Daily living with autism #4 — A bus ride to Neverland

Yesterday was the last day of the week-long March school holidays, so we figured let’s take C for a bus ride.

Other than a forgettable morning hike up north three days ago, mired by sweltering heat and a less-than-scenic route, we had spent most of the week at home as the boys completed holiday homework from their school teachers.

Something stress-free and outta-the-house was clearly in order, if we didn’t want this week to end with a dismal thud.

The plan was for me to take C on a joy ride to catch a public bus while his brother goes biking with mommy. Hopefully C and I could catch one of the new double decker fleets which featured not one but two exit doors and two flights of stairs to the upper deck.

As luck would have it, we ended up on a plain old single decker bus instead! Oh well…the point is to spend quality time with C, whatever bus we caught.

At least that was my plan for the day.

Reality can hit you like a bus!

Photo by Bob Coyne on Unsplash

One of the stark realities of living with C is that quality time and social conversations are rarely driven by me. In fact, to harbour such a notion with a special needs kid is a recipe for disaster!

However, an unavoidable thing with social conversations is making light, reciprocal conversations that cover a wide range of topics. Unfortunately, it isn’t unusual for C and others on the spectrum to be challenged in this regard. For they are more likely to fixate on just one or two topics nine out of ten times. They will keep circling back again and again to that topic in the course of conversing, wearing out even the most skilful and patient of listeners.

It’s fine of course if the other person has the same interest; miserable if they don’t. It’s like being repeatedly hit by a bus as the person on the spectrum drones on and on about the same thing throughout the exchange!

Another subtle conversational skill most of us take for granted, but those like C lack, is the ability to ask and answer questions and to stay on point.

Like a tennis match. You ask a question (serve the tennis ball) and the other guy hears it (catches the ball) and replies (hits back) while also asking his own question. And so the conversation proceeds; on and on, to and fro, back and forth, serve and volley. Always with the same “ball” (topic).

Not so for C and other folks on the spectrum. More often they either try but miss the ball (topical question); or let it pass altogether, while hitting a “different ball” (tangent answer or unrelated question) over the net.

In my experience, this happens daily with C.

Yesterday on the bus, it was no different.

He’s Peter Pan!

Photo by Bob Coyne on Unsplash

Each day, at some cellular level, I have to believe my presence in our conversation is both welcomed and needed by C. Doesn’t everyone desire to be listened to while they talk about what matters to them? Often hoping and believing it matters to the listener too?

But the truth is C, though he’s already 11 years old, is still talking and behaving like someone half his age. And his still-diminutive physique viz-a-viz kids one or two years younger doesn’t help either. Which means he’s been talking mostly about stuff that would interest kids who are five or six years old.

For the past five to six years!

Which is what dawned on me as we rode the bus yesterday: I’ve actually been “stuck” these past five to six years talking to Peter Pan, the fabled boy living in Neverland.

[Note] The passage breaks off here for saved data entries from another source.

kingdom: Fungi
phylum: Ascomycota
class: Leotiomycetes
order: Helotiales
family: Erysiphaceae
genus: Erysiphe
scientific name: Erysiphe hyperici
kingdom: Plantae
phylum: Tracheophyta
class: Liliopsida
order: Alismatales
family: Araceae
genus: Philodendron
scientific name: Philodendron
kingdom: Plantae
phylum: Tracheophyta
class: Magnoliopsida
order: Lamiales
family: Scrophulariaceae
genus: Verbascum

The boy who won’t grow up!

That probably explained why I ended up texting a friend more than talking with C on the bus ride yesterday. It just didn’t seem like he needed me around to converse with, so busy was he looking for his fave sign…

…”Pedestrian and cyclists use crossing”

Source: v3k medium

No, I’m not proud of what I did; or rather, what I didn’t do on that bus yesterday.

Now just to be fair to me, I did try in the beginning. As he sat down happily at a window seat and the bus commenced its route to who knows where, I would sit beside him and together we look out the window. We would identify different road signs and traffic signals together. He enjoyed calling them out one by one, especially those to do with pedestrian crossings or sharing tracks with bicycles.

Each time he sees his favourite sign — “pedestrian and cyclists use crossing” — he would recite it aloud. He does that incessantly, sometimes varying the intonation or delivering it with a different accent.

It’s all pretty cute for the first ten minutes or so as we keep a lookout for those signs (he usually pays scant heed to the rest).

But the inevitable always happens.

Though the landscape changes, his laser focus to find the next “pedestrian and cyclists use crossing” sign persists. However much I try to draw his attention to other stuff we see — vehicles, buildings, expressways, street furnitures, people; even the bus with two exit doors we wanted to catch initially — our friend remained vigilant for his precious “pedestrian and cyclists use crossing” sign.

So it became for me another monotonous ride to Neverland, with Peter Pan by my side! So much for father-son bonding. The unavoidable question then looms large in my mind: how long more son? How long more?

I don’t know. And neither, I suspect, does he.